The result i should get is there should be an output file and file with information of that id; for each reference id
However, this code doesn't do anything on my "try:" portion at all
import sys
import urllib2
from lxml import etree
import os
getReference = open('Reff.txt','r') #open the file that contains list of reference ids
global tID
for tID in getReference:
tID = tID.strip()
try:
with open(''+tID.strip()+'.txt') as f: pass
fileInput = open(''+tID+'.txt','r')
readAA = fileInput.read()
store_value = (readAA.partition('\n'))
aaSequence = store_value[2].replace('\n', '') #concatenate lines
makeList = list(aaSequence)#print makeList
inRange = ''
fileAddress = '/database/int/data/'+tID+'.txt'
filename = open(fileAddress,'r')#name of the working file
print fileAddress
with open(fileAddress,'rb') as f:
root = etree.parse(f)
for lcn in root.xpath("/protein/match[#dbname='PFAM']/lcn"):#find dbname =PFAM
start = int(lcn.get("start"))#if it is PFAM then look for start value
end = int(lcn.get("end"))#if it is PFAM then also look for end value
while start <= end:
inRange = makeList[start]
start += 1
print outputFile.write(inRange)
outputFile.close()
break
break
break
except IOError as e:
newURL ='http://www.uniprot.org/uniprot/'+tID+'.fasta'
print newURL
response = urllib2.urlopen(''+newURL) #go to the website and grab the information
creatNew = open(''+uniprotID+'.txt','w')
html = response.read() #read file
creatNew.write(html)
creatNew.close()
So, when you do Try/Except - if try fails, Except runs.

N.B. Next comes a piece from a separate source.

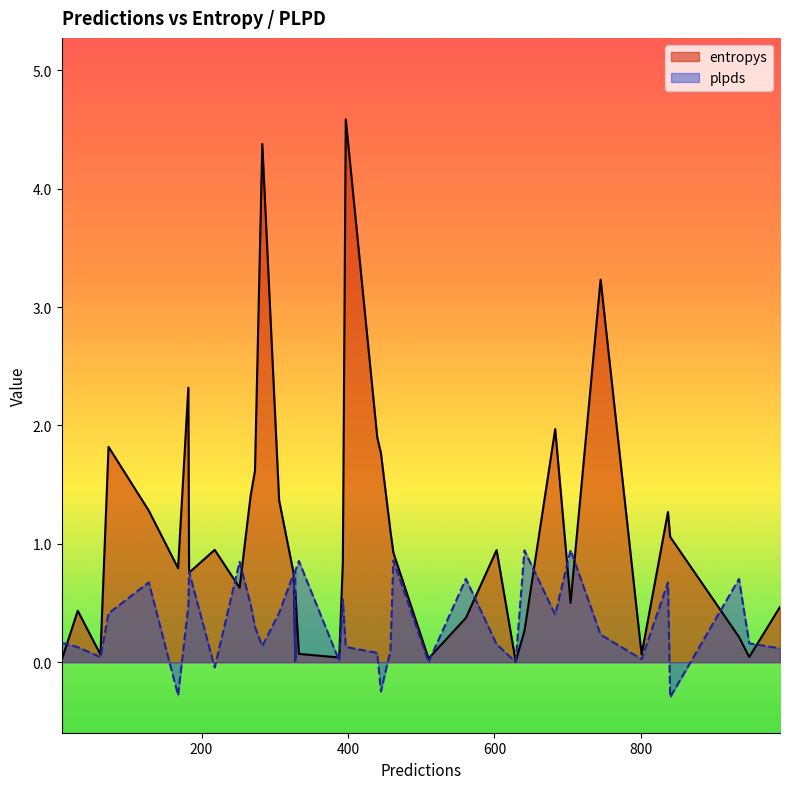

What are all the series names shown in the legend?

entropys, plpds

Except is always running, because Try is always failing.
Most likely reason for this is that you have this - "print outputFile.write(inRange)", but you have not previously declared outputFile.
ETA: Also, it looks like you are only interested in testing to the first pass of the for loop? You break at that point. Your other breaks are extraneous in that case, because they will never be reached while that one is there.